Task item :: Continue the guide on web hosting and domains below, starting after its final heading.

Exercise text ::
- - -

What is Hosting?
Websites are essentially documents, as you’ve seen by now. They’re files, that your browser understands and can work with. Public websites are simply the same files, but on a folder on a server somewhere, allowing people access to this folder if you have the address (URL) that the server is configured to “serve” them for.
A quick, simple breakdown of what happens when you enter a URL into your browser and press “Enter”:
1. The browser sends out a message (request) with the URL (Uniform Resource Locator) to a DNS server:
“I need to access ‘https://example.com’”
2. DNS server replies with an address:
“Ok, that belongs to 184.108.40.206, talk to them”
3. The browser sends out a message with the URL to a DNS server:
“I need to access ‘220.127.116.11’”
4. Server with the files on it says:
“Ok, here you go”
and sends you all the resources (remember, the “Sources” tab in the dev tools window?)
5. Your browser reads the resources and (usually) gives you the “index.html”
That’s it. This loop happens every time you click a link or enter a URL in the address bar.
What are Domains?
So you saw the switch the DNS server does, why do we have that? Simply because we wanted remember them by their name, so they could be nicely displayed on billboards, telephone ads and so on.
How to get your own?
Even though most obvious domains are taken already, it doesn’t cost much to rent out a domain. My personal suggestion would be to turn to NameCheap, been using their services for years and no complaints at all!
You found your domain, bought a subscription - now what?
Now you have to find a server to put your files on, aka - hosting.
I can suggest my personal favorite - SiteGround their customer support is responsive, no uptime problems, no complaints whatsoever.
Configuring your domain
In the example with the DNS server, notice that the domain does the address switch. That means you start the configuration there.
What is Deployment?

- - -

Records ::
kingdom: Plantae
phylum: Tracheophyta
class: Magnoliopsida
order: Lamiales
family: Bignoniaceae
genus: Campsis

- - -

Answer section ::
Deployment means - to place your files on the server. Whether it’s the first time or you’re already deploying updates to your website, there are many ways to get your files on a server:
The deployment experience may vary between hosting companies. I will explain the general ideas and offer the recommended tools, but to understand how it’s done for your setup, I’d suggest looking for tips that they might have already posted online or refer to their customer support.
FTP - File Transfer Protocol
The easiest way to get your files on a server is to literally just copy them over with a what’s called an “FTP Client”. I can suggest using FileZilla which is a very easy to use program. Don’t be deterred by the old-school looking website, the software is free!
You can see a glimpse of the current UI in this post “FileZilla is the best free FTP client for Windows computers”.
Once you install it, you will have to go in the settings/control panel in your hosting account, then create credentials (a profile) so that you can authenticate to your server from your home computer, via the FTP client you’ve installed.
Then, obviously go to your FTP client and log in.
If succesful, you should see your local folder on the left and the server files on the right. So, then just find the correct folder - most likely named “public_html” to my experience and copy the files over!
Refresh your website and you should see your “index.html” now get served to anyone who visits your domain!
I will provide more ways, as I add posts surrounding the next topics, so that you can get the context correctly.